St. Lucy's celebrates 80th anniversary, reopening
By GRAIG GRAZIOSI
When Mary Carano first arrived in Campbell from Italy in 1954, the then-2-year-old St. Lucy Church – the city’s enclave of Italian Catholics – across the street from her house was a tiny slice of her homeland.
“It was beautiful,” Carano said of the church. “It was like I had come home.”
Carano is still attending St. Lucy, and will be one of many longtime parishioners celebrating the Feast of St. Lucy and the church’s 80th anniversary tonight.
The anniversary and feast will include a celebration of the Holy Liturgy at the church, as well as a dinner next door at the Palermo Center.
Though the church’s building was constructed in 1952, the body of believers grew out of the previously existing Italian Catholic Society, and formally organized and had their first Mass under the name St. Lucy Church in 1937.
While the feast day and the anniversary are enough reason to celebrate, the congregants have another major reason to be thankful: After a five-year closure, Mass is once again being held in St. Lucy’s. The first Mass since the closure took place last weekend.
St. Lucy is one of the worship sites – along with St. John the Baptist, Santa Rosa de Lima and St. Joseph the Provider – that makes up Christ the Good Shepherd Parish.
Church leaders decided to merge the congregations after Campbell, much like the rest of the region, suffered massive population loss in the decades after the closure of the steel mills.
For a time, Masses were rotated among the church buildings, but eventually the rotations stopped and St. John and St. Lucy were left largely unused, though the buildings were maintained.
Monsignor Peter Polando has only been with the parish for three months, but said the decision to begin having Masses at St. John and St. Lucy again was a clear desire from his parishioners. “We had the buildings and were maintaining them, and the congregants wanted them opened, so I thought it would be better to open the buildings for a few hours a week for worship,” Monsignor Polando said. “Plus, each of our worship sites has its own culture associated with it, so opening up these sites allows us to celebrate the diversity and heritage we have here in Campbell.”

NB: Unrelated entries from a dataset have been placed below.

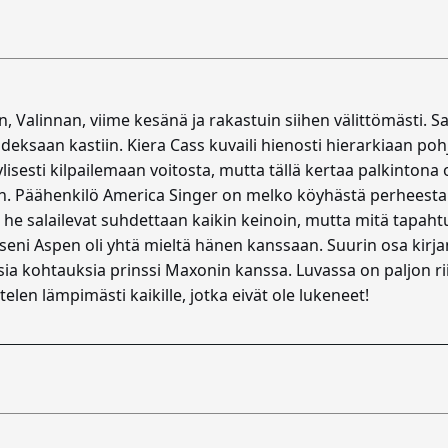
 Valinnan, viime kesänä ja rakastuin siihen välittömästi. S
deksaan kastiin. Kiera Cass kuvaili hienosti hierarkiaan po
ylisesti kilpailemaan voitosta, mutta tällä kertaa palkintona 
aan. Päähenkilö America Singer on melko köyhästä perheesta
he salailevat suhdettaan kaikin keinoin, mutta mitä tapaht
eni Aspen oli yhtä mieltä hänen kanssaan. Suurin osa kirja
ia kohtauksia prinssi Maxonin kanssa. Luvassa on paljon r
telen lämpimästi kaikille, jotka eivät ole lukeneet!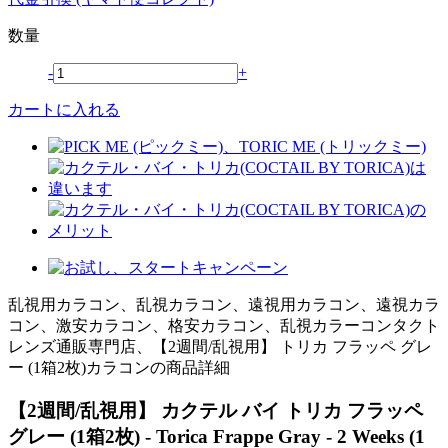
数量
-
+
カートに入れる
乱視用カラコン、乱視カラコン、遠視用カラコン、遠視カラ
コン、激安カラコン、格安カラコン、乱視カラーコンタクト
レンズ通販専門店、【2週間/乱視用】 トリカ フラッペ グレ
ー (1箱2枚)カラコンの商品詳細
【2週間/乱視用】 カクテル バイ トリカ フラッペ
グレー (1箱2枚) - Torica Frappe Gray - 2 Weeks (1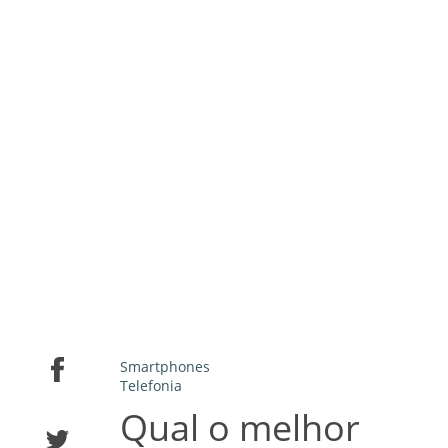
Smartphones
Telefonia
Qual o melhor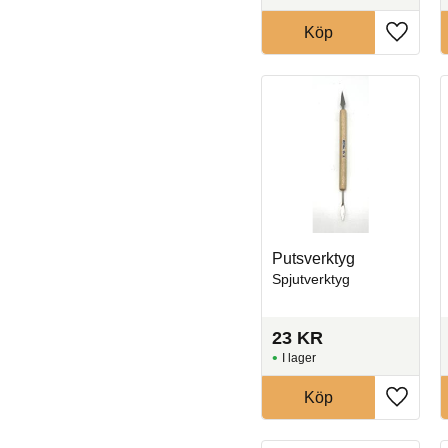
Köp
Lägg til
Putsverktyg
Spjutverktyg
23
KR
I lager
Köp
Lägg til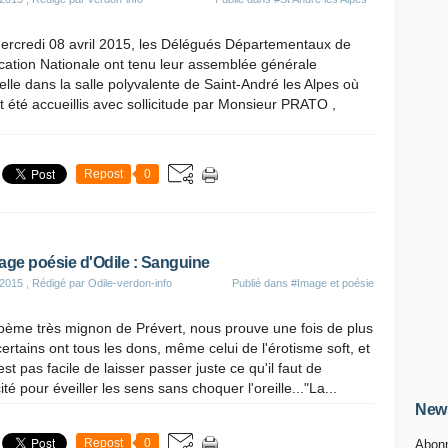
ercredi 08 avril 2015, les Délégués Départementaux de
cation Nationale ont tenu leur assemblée générale
lle dans la salle polyvalente de Saint-André les Alpes où
nt été accueillis avec sollicitude par Monsieur PRATO ,
Repost
0
age poésie d'Odile : Sanguine
 2015
, Rédigé par Odile-verdon-info
Publié dans
#Image et poésie
oème très mignon de Prévert, nous prouve une fois de plus
ertains ont tous les dons, même celui de l'érotisme soft, et
est pas facile de laisser passer juste ce qu'il faut de
cité pour éveiller les sens sans choquer l'oreille..."La...
News
Repost
0
Abonn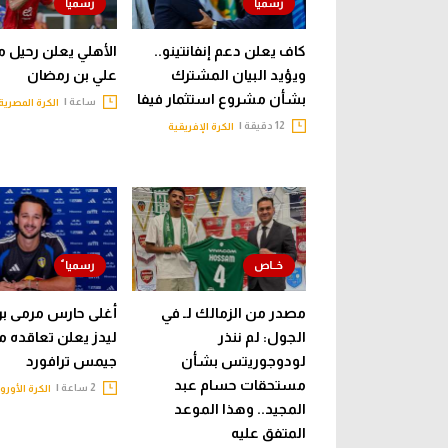
كاف يعلن دعم إنفانتينو..
الأهلي يعلن رحيل 
ويؤيد البيان المشترك
علي بن رمضان
بشأن مشروع استثمار فيفا
ساعة |
الكرة المصرية
12 دقيقة |
الكرة الإفريقية
مصدر من الزمالك لـ في
أغلى حارس مرمى بري
الجول: لم ننذر
ليدز يعلن تعاقده م
لودوجوريتس بشأن
جيمس ترافورد
مستحقات حسام عبد
2 ساعة |
الكرة الأورو
المجيد.. وهذا الموعد
المتفق عليه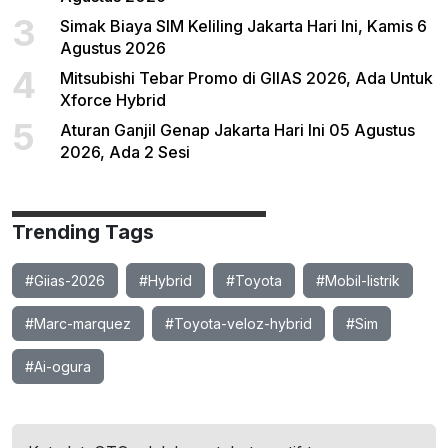
3
Simak Biaya SIM Keliling Jakarta Hari Ini, Kamis 6
Agustus 2026
4
Mitsubishi Tebar Promo di GIIAS 2026, Ada Untuk
Xforce Hybrid
5
Aturan Ganjil Genap Jakarta Hari Ini 05 Agustus
2026, Ada 2 Sesi
Trending Tags
#Giias-2026
#Hybrid
#Toyota
#Mobil-listrik
#Marc-marquez
#Toyota-veloz-hybrid
#Sim
#Ai-ogura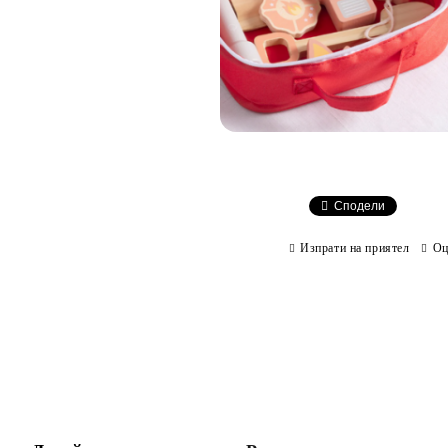
Сподели
Изпрати на приятел
Оц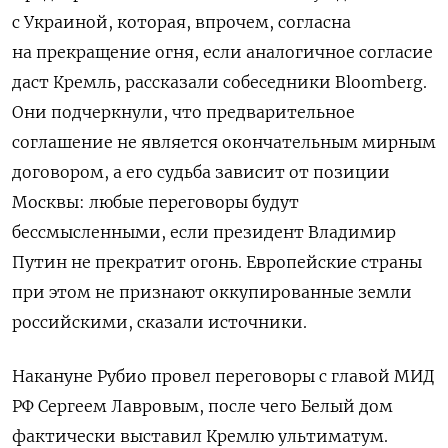
с Украиной, которая, впрочем, согласна
на прекращение огня, если аналогичное согласие
даст Кремль, рассказали собеседники Bloomberg.
Они подчеркнули, что предварительное
соглашение не является окончательным мирным
договором, а его судьба зависит от позиции
Москвы: любые переговоры будут
бессмысленными, если президент Владимир
Путин не прекратит огонь. Европейские страны
при этом не признают оккупированные земли
российскими, сказали источники.
Накануне Рубио провел переговоры с главой МИД
РФ Сергеем Лавровым, после чего Белый дом
фактически выставил Кремлю ультиматум.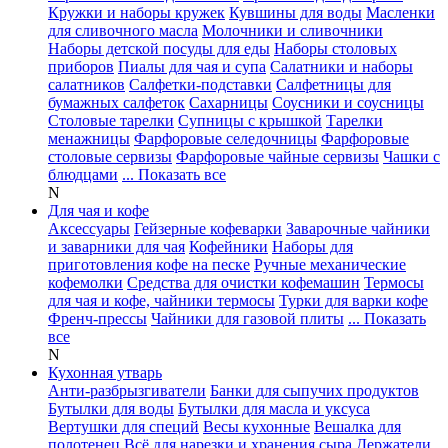
Кружки и наборы кружек
Кувшины для воды
Масленки
для сливочного масла
Молочники и сливочники
Наборы детской посуды для еды
Наборы столовых
приборов
Пиалы для чая и супа
Салатники и наборы
салатников
Салфетки-подставки
Салфетницы для
бумажных салфеток
Сахарницы
Соусники и соусницы
Столовые тарелки
Супницы с крышкой
Тарелки
менажницы
Фарфоровые селедочницы
Фарфоровые
столовые сервизы
Фарфоровые чайные сервизы
Чашки с
блюдцами
... Показать все
N
Для чая и кофе
Аксессуары
Гейзерные кофеварки
Заварочные чайники
и заварники для чая
Кофейники
Наборы для
приготовления кофе на песке
Ручные механические
кофемолки
Средства для очистки кофемашин
Термосы
для чая и кофе, чайники термосы
Турки для варки кофе
Френч-прессы
Чайники для газовой плиты
... Показать
все
N
Кухонная утварь
Анти-разбрызгиватели
Банки для сыпучих продуктов
Бутылки для воды
Бутылки для масла и уксуса
Вертушки для специй
Весы кухонные
Вешалка для
полотенец
Всё для нарезки и хранения сыра
Держатели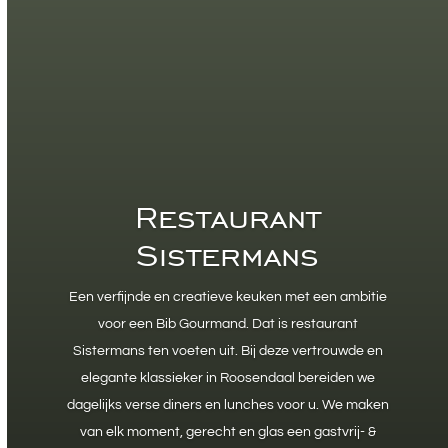
Restaurant
Sistermans
Een verfijnde en creatieve keuken met een ambitie
voor een Bib Gourmand. Dat is restaurant
Sistermans ten voeten uit. Bij deze vertrouwde en
elegante klassieker in Roosendaal bereiden we
dagelijks verse diners en lunches voor u. We maken
van elk moment, gerecht en glas een gastvrij- &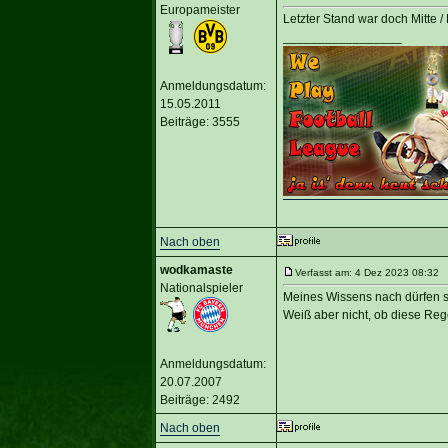
Europameister
Letzter Stand war doch Mitte 
_________________
Anmeldungsdatum:
15.05.2011
Beiträge: 3555
Nach oben
wodkamaste
Verfasst am: 4 Dez 2023 08:32 T
Nationalspieler
Meines Wissens nach dürfen si
Weiß aber nicht, ob diese Rege
Anmeldungsdatum:
20.07.2007
Beiträge: 2492
Nach oben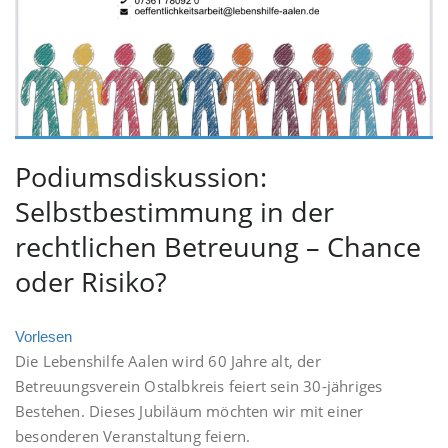
Podiumsdiskussion:
Selbstbestimmung in der
rechtlichen Betreuung – Chance
oder Risiko?
Vorlesen
Die Lebenshilfe Aalen wird 60 Jahre alt, der
Betreuungsverein Ostalbkreis feiert sein 30-jähriges
Bestehen. Dieses Jubiläum möchten wir mit einer
besonderen Veranstaltung feiern.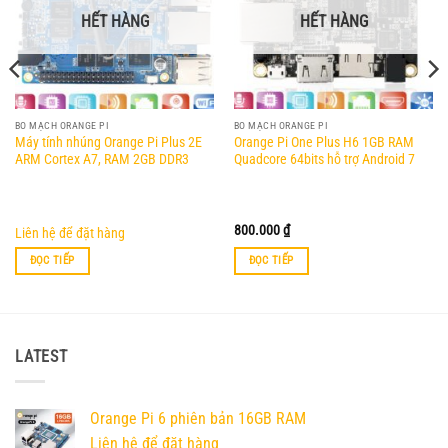
HẾT HÀNG
HẾT HÀNG
BO MẠCH ORANGE PI
BO MẠCH ORANGE PI
Máy tính nhúng Orange Pi Plus 2E
Orange Pi One Plus H6 1GB RAM
ARM Cortex A7, RAM 2GB DDR3
Quadcore 64bits hỗ trợ Android 7
800.000
₫
Liên hệ để đặt hàng
ĐỌC TIẾP
ĐỌC TIẾP
LATEST
Orange Pi 6 phiên bản 16GB RAM
Liên hệ để đặt hàng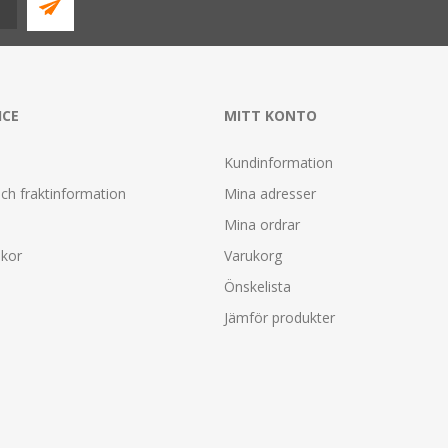
ICE
MITT KONTO
Kundinformation
ch fraktinformation
Mina adresser
Mina ordrar
lkor
Varukorg
Önskelista
Jämför produkter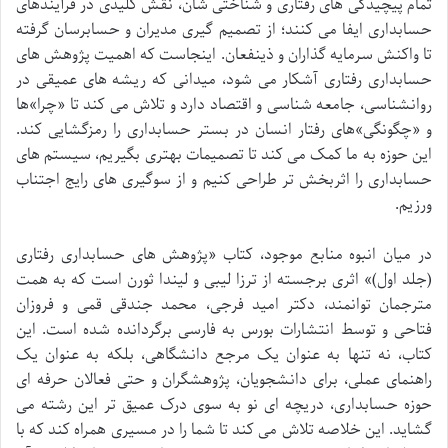
تمام پیچیدگی های رفتاری و شناختی شان، نقش کلیدی در فرآیندهای
حسابداری ایفا می کنند؛ از تصمیم گیری مدیران و حسابرسان گرفته
تا واکنش سرمایه گذاران و ذینفعان. اینجاست که اهمیت پژوهش های
حسابداری رفتاری آشکار می شود، میدانی که ریشه های عمیقی در
روانشناسی، جامعه شناسی و اقتصاد دارد و تلاش می کند تا «چرا»ها
و «چگونگی»های رفتار انسان در بستر حسابداری را رمزگشایی کند.
این حوزه به ما کمک می کند تا تصمیمات بهتری بگیریم، سیستم های
حسابداری را اثربخش تر طراحی کنیم و از سوگیری های رایج اجتناب
ورزیم.
در میان انبوه منابع موجود، کتاب «پژوهش های حسابداری رفتاری
(جلد اول)» اثری برجسته از ترزا لیبی و لیندا ثورن است که به همت
مترجمان توانمند، دکتر امید فرجی، محمد جندقی قمی و فروزان
فتاحی و توسط انتشارات بورس به فارسی برگردانده شده است. این
کتاب، نه تنها به عنوان یک مرجع دانشگاهی، بلکه به عنوان یک
راهنمای عملی، برای دانشجویان، پژوهشگران و حتی فعالان حرفه ای
حوزه حسابداری، دریچه ای نو به سوی درک عمیق تر این رشته می
گشاید. این خلاصه تلاش می کند تا شما را در مسیری همراه کند که با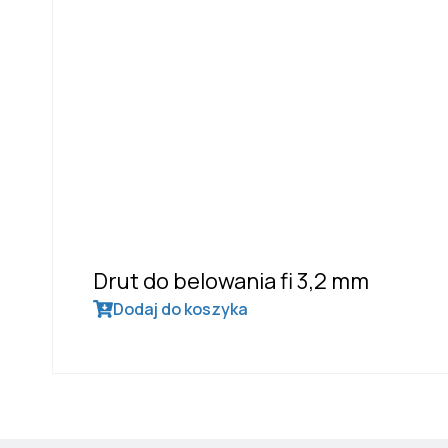
Drut do belowania fi 3,2 mm
Dodaj do koszyka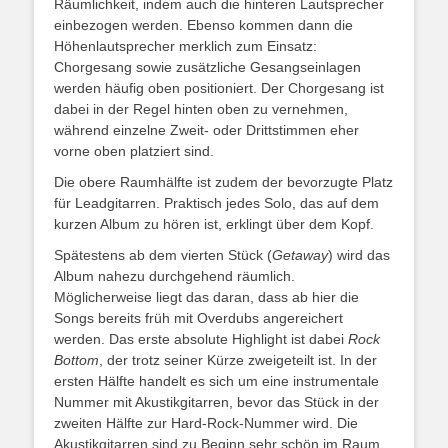
Räumlichkeit, indem auch die hinteren Lautsprecher
einbezogen werden. Ebenso kommen dann die
Höhenlautsprecher merklich zum Einsatz:
Chorgesang sowie zusätzliche Gesangseinlagen
werden häufig oben positioniert. Der Chorgesang ist
dabei in der Regel hinten oben zu vernehmen,
während einzelne Zweit- oder Drittstimmen eher
vorne oben platziert sind.
Die obere Raumhälfte ist zudem der bevorzugte Platz
für Leadgitarren. Praktisch jedes Solo, das auf dem
kurzen Album zu hören ist, erklingt über dem Kopf.
Spätestens ab dem vierten Stück (
Getaway
) wird das
Album nahezu durchgehend räumlich.
Möglicherweise liegt das daran, dass ab hier die
Songs bereits früh mit Overdubs angereichert
werden. Das erste absolute Highlight ist dabei
Rock
Bottom
, der trotz seiner Kürze zweigeteilt ist. In der
ersten Hälfte handelt es sich um eine instrumentale
Nummer mit Akustikgitarren, bevor das Stück in der
zweiten Hälfte zur Hard-Rock-Nummer wird. Die
Akustikgitarren sind zu Beginn sehr schön im Raum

Monsignor Polando said more than 100 people attended Mass at the churches during their reopening weekend.
To prepare for the feast, several of the parishioners – Lina Ricciardi, Tony Rossodivita and Carmel Gerlick, all who have attended St. Lucy for more than 50 years – spent the days before the event decorating the church and recalling fond memories of their years in the congregation.
Ricciardi and Carano recalled cooking for the Election Day bake sale, where church members bake pizzas and make sauce and homemade pasta to sell to those voting at the Palermo Center.
Gerlick remembered the Feast of the Assumption parades where parishioners would march through Campbell with a statue of the Holy Mother before having dinner together.
For Rossodivita, he said being in the church was “like coming home again.”
While the parishioners are thankful to have their church back and Monsignor Polando was happy to reopen it, he was quick to point out that, in the Catholic faith, the church is not made up of buildings, but of people.
“Buildings are buildings. What’s important is that we as a body build our faith in Christ. We can worship anywhere, anytime,” Monsignor Polando said. “But we already have the buildings, so we’ll use them as long as we can.”